Could you write out the listing below again, exactly?

>>>

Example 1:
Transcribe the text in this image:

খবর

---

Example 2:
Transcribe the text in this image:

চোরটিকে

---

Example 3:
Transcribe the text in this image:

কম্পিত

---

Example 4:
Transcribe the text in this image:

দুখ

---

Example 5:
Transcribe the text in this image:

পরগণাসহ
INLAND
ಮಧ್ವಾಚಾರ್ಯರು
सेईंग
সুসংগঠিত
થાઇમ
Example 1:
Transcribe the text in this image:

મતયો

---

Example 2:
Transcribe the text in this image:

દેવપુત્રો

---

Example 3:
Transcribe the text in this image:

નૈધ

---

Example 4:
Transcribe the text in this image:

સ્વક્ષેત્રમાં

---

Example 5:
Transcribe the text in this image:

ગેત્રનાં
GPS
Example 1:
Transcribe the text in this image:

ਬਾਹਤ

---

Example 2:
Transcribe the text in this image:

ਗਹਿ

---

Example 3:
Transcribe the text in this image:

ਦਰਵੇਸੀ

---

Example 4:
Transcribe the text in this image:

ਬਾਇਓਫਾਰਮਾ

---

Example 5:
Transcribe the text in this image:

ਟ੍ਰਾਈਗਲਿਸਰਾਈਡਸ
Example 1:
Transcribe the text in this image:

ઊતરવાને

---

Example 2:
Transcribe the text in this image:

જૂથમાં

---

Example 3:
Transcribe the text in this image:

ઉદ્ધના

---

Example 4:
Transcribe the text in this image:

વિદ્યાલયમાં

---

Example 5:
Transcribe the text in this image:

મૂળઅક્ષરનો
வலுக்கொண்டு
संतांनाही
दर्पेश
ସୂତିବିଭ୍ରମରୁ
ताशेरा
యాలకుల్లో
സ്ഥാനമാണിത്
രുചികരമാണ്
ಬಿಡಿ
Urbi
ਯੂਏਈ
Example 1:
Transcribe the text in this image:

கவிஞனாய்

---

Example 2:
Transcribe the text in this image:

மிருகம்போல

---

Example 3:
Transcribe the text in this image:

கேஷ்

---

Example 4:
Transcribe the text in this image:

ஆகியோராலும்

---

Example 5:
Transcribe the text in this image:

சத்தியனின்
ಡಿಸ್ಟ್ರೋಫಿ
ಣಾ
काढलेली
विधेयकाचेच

<<<

**ANSWER:**
Example 1:
Transcribe the text in this image:

খবর

---

Example 2:
Transcribe the text in this image:

চোরটিকে

---

Example 3:
Transcribe the text in this image:

কম্পিত

---

Example 4:
Transcribe the text in this image:

দুখ

---

Example 5:
Transcribe the text in this image:

পরগণাসহ
INLAND
ಮಧ್ವಾಚಾರ್ಯರು
सेईंग
সুসংগঠিত
થાઇમ
Example 1:
Transcribe the text in this image:

મતયો

---

Example 2:
Transcribe the text in this image:

દેવપુત્રો

---

Example 3:
Transcribe the text in this image:

નૈધ

---

Example 4:
Transcribe the text in this image:

સ્વક્ષેત્રમાં

---

Example 5:
Transcribe the text in this image:

ગેત્રનાં
GPS
Example 1:
Transcribe the text in this image:

ਬਾਹਤ

---

Example 2:
Transcribe the text in this image:

ਗਹਿ

---

Example 3:
Transcribe the text in this image:

ਦਰਵੇਸੀ

---

Example 4:
Transcribe the text in this image:

ਬਾਇਓਫਾਰਮਾ

---

Example 5:
Transcribe the text in this image:

ਟ੍ਰਾਈਗਲਿਸਰਾਈਡਸ
Example 1:
Transcribe the text in this image:

ઊતરવાને

---

Example 2:
Transcribe the text in this image:

જૂથમાં

---

Example 3:
Transcribe the text in this image:

ઉદ્ધના

---

Example 4:
Transcribe the text in this image:

વિદ્યાલયમાં

---

Example 5:
Transcribe the text in this image:

મૂળઅક્ષરનો
வலுக்கொண்டு
संतांनाही
दर्पेश
ସୂତିବିଭ୍ରମରୁ
ताशेरा
యాలకుల్లో
സ്ഥാനമാണിത്
രുചികരമാണ്
ಬಿಡಿ
Urbi
ਯੂਏਈ
Example 1:
Transcribe the text in this image:

கவிஞனாய்

---

Example 2:
Transcribe the text in this image:

மிருகம்போல

---

Example 3:
Transcribe the text in this image:

கேஷ்

---

Example 4:
Transcribe the text in this image:

ஆகியோராலும்

---

Example 5:
Transcribe the text in this image:

சத்தியனின்
ಡಿಸ್ಟ್ರೋಫಿ
ಣಾ
काढलेली
विधेयकाचेच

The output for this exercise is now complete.